TO DO:
Having read the entries, repeat all of them exactly.

Collected data:
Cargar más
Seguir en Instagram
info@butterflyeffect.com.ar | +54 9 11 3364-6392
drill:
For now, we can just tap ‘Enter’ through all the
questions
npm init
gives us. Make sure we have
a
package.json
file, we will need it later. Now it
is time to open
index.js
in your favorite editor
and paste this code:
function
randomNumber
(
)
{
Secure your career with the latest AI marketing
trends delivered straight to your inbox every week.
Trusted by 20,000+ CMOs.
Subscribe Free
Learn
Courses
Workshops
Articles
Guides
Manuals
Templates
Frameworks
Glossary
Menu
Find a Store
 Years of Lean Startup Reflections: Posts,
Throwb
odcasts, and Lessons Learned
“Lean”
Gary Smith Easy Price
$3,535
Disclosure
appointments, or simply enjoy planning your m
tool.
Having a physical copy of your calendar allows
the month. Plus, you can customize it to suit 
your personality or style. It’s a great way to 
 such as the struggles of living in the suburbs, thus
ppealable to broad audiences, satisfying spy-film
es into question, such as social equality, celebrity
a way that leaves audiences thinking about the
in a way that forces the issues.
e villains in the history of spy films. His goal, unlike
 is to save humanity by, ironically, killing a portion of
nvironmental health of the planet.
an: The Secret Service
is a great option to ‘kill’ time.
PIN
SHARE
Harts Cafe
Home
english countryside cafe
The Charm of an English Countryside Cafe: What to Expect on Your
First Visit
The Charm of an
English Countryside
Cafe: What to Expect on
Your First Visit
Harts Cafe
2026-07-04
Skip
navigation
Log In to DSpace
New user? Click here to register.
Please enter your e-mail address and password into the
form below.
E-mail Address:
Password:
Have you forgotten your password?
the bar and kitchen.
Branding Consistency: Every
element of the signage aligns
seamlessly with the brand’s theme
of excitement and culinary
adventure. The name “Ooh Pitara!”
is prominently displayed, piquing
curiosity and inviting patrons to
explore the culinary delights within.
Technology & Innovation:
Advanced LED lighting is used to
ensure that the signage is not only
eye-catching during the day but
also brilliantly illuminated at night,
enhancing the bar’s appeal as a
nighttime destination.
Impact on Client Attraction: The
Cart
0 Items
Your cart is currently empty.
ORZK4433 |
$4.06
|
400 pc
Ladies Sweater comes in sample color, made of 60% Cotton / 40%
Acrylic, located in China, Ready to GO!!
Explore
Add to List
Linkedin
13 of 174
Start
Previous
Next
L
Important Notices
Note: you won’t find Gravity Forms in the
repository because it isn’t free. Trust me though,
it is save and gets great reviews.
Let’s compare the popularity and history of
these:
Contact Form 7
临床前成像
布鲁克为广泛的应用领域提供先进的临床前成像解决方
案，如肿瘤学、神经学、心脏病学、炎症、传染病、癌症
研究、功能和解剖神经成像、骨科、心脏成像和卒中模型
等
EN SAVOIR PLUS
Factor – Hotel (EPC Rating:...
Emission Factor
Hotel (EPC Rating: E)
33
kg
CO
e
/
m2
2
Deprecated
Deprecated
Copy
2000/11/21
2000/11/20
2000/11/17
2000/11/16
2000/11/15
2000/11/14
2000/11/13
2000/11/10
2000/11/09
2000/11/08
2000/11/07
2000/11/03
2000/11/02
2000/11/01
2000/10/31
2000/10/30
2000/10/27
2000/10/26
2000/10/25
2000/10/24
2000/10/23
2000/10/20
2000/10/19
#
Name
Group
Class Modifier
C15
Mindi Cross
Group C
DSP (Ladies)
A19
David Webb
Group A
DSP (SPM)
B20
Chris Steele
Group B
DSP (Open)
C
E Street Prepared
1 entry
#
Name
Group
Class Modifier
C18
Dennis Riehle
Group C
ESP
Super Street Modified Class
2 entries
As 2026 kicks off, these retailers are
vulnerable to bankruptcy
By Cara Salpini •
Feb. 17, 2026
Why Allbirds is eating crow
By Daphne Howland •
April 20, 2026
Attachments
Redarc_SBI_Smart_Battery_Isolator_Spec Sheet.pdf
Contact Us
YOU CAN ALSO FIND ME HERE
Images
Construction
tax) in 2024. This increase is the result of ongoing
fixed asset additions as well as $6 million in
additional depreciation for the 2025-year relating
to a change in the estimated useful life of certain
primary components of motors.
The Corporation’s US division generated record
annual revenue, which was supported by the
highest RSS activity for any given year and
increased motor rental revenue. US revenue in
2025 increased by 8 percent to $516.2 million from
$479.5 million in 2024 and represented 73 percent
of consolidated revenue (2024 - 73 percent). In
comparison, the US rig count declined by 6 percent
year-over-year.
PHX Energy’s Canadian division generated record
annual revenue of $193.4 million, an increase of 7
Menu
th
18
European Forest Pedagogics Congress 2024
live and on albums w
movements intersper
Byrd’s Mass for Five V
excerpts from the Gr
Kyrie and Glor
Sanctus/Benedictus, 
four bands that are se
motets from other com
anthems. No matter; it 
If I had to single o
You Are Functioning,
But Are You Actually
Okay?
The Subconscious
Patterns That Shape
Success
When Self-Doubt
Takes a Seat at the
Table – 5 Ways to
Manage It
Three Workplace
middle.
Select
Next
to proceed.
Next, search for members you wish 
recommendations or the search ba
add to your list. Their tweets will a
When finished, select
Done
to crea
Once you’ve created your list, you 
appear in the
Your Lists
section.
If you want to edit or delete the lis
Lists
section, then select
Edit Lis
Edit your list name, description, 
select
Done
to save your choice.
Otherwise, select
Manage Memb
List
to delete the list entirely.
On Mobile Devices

SOLUTION TO THE EXERCISE:
Cargar más
Seguir en Instagram
info@butterflyeffect.com.ar | +54 9 11 3364-6392
drill:
For now, we can just tap ‘Enter’ through all the
questions
npm init
gives us. Make sure we have
a
package.json
file, we will need it later. Now it
is time to open
index.js
in your favorite editor
and paste this code:
function
randomNumber
(
)
{
Secure your career with the latest AI marketing
trends delivered straight to your inbox every week.
Trusted by 20,000+ CMOs.
Subscribe Free
Learn
Courses
Workshops
Articles
Guides
Manuals
Templates
Frameworks
Glossary
Menu
Find a Store
 Years of Lean Startup Reflections: Posts,
Throwb
odcasts, and Lessons Learned
“Lean”
Gary Smith Easy Price
$3,535
Disclosure
appointments, or simply enjoy planning your m
tool.
Having a physical copy of your calendar allows
the month. Plus, you can customize it to suit 
your personality or style. It’s a great way to 
 such as the struggles of living in the suburbs, thus
ppealable to broad audiences, satisfying spy-film
es into question, such as social equality, celebrity
a way that leaves audiences thinking about the
in a way that forces the issues.
e villains in the history of spy films. His goal, unlike
 is to save humanity by, ironically, killing a portion of
nvironmental health of the planet.
an: The Secret Service
is a great option to ‘kill’ time.
PIN
SHARE
Harts Cafe
Home
english countryside cafe
The Charm of an English Countryside Cafe: What to Expect on Your
First Visit
The Charm of an
English Countryside
Cafe: What to Expect on
Your First Visit
Harts Cafe
2026-07-04
Skip
navigation
Log In to DSpace
New user? Click here to register.
Please enter your e-mail address and password into the
form below.
E-mail Address:
Password:
Have you forgotten your password?
the bar and kitchen.
Branding Consistency: Every
element of the signage aligns
seamlessly with the brand’s theme
of excitement and culinary
adventure. The name “Ooh Pitara!”
is prominently displayed, piquing
curiosity and inviting patrons to
explore the culinary delights within.
Technology & Innovation:
Advanced LED lighting is used to
ensure that the signage is not only
eye-catching during the day but
also brilliantly illuminated at night,
enhancing the bar’s appeal as a
nighttime destination.
Impact on Client Attraction: The
Cart
0 Items
Your cart is currently empty.
ORZK4433 |
$4.06
|
400 pc
Ladies Sweater comes in sample color, made of 60% Cotton / 40%
Acrylic, located in China, Ready to GO!!
Explore
Add to List
Linkedin
13 of 174
Start
Previous
Next
L
Important Notices
Note: you won’t find Gravity Forms in the
repository because it isn’t free. Trust me though,
it is save and gets great reviews.
Let’s compare the popularity and history of
these:
Contact Form 7
临床前成像
布鲁克为广泛的应用领域提供先进的临床前成像解决方
案，如肿瘤学、神经学、心脏病学、炎症、传染病、癌症
研究、功能和解剖神经成像、骨科、心脏成像和卒中模型
等
EN SAVOIR PLUS
Factor – Hotel (EPC Rating:...
Emission Factor
Hotel (EPC Rating: E)
33
kg
CO
e
/
m2
2
Deprecated
Deprecated
Copy
2000/11/21
2000/11/20
2000/11/17
2000/11/16
2000/11/15
2000/11/14
2000/11/13
2000/11/10
2000/11/09
2000/11/08
2000/11/07
2000/11/03
2000/11/02
2000/11/01
2000/10/31
2000/10/30
2000/10/27
2000/10/26
2000/10/25
2000/10/24
2000/10/23
2000/10/20
2000/10/19
#
Name
Group
Class Modifier
C15
Mindi Cross
Group C
DSP (Ladies)
A19
David Webb
Group A
DSP (SPM)
B20
Chris Steele
Group B
DSP (Open)
C
E Street Prepared
1 entry
#
Name
Group
Class Modifier
C18
Dennis Riehle
Group C
ESP
Super Street Modified Class
2 entries
As 2026 kicks off, these retailers are
vulnerable to bankruptcy
By Cara Salpini •
Feb. 17, 2026
Why Allbirds is eating crow
By Daphne Howland •
April 20, 2026
Attachments
Redarc_SBI_Smart_Battery_Isolator_Spec Sheet.pdf
Contact Us
YOU CAN ALSO FIND ME HERE
Images
Construction
tax) in 2024. This increase is the result of ongoing
fixed asset additions as well as $6 million in
additional depreciation for the 2025-year relating
to a change in the estimated useful life of certain
primary components of motors.
The Corporation’s US division generated record
annual revenue, which was supported by the
highest RSS activity for any given year and
increased motor rental revenue. US revenue in
2025 increased by 8 percent to $516.2 million from
$479.5 million in 2024 and represented 73 percent
of consolidated revenue (2024 - 73 percent). In
comparison, the US rig count declined by 6 percent
year-over-year.
PHX Energy’s Canadian division generated record
annual revenue of $193.4 million, an increase of 7
Menu
th
18
European Forest Pedagogics Congress 2024
live and on albums w
movements intersper
Byrd’s Mass for Five V
excerpts from the Gr
Kyrie and Glor
Sanctus/Benedictus, 
four bands that are se
motets from other com
anthems. No matter; it 
If I had to single o
You Are Functioning,
But Are You Actually
Okay?
The Subconscious
Patterns That Shape
Success
When Self-Doubt
Takes a Seat at the
Table – 5 Ways to
Manage It
Three Workplace
middle.
Select
Next
to proceed.
Next, search for members you wish 
recommendations or the search ba
add to your list. Their tweets will a
When finished, select
Done
to crea
Once you’ve created your list, you 
appear in the
Your Lists
section.
If you want to edit or delete the lis
Lists
section, then select
Edit Lis
Edit your list name, description, 
select
Done
to save your choice.
Otherwise, select
Manage Memb
List
to delete the list entirely.
On Mobile Devices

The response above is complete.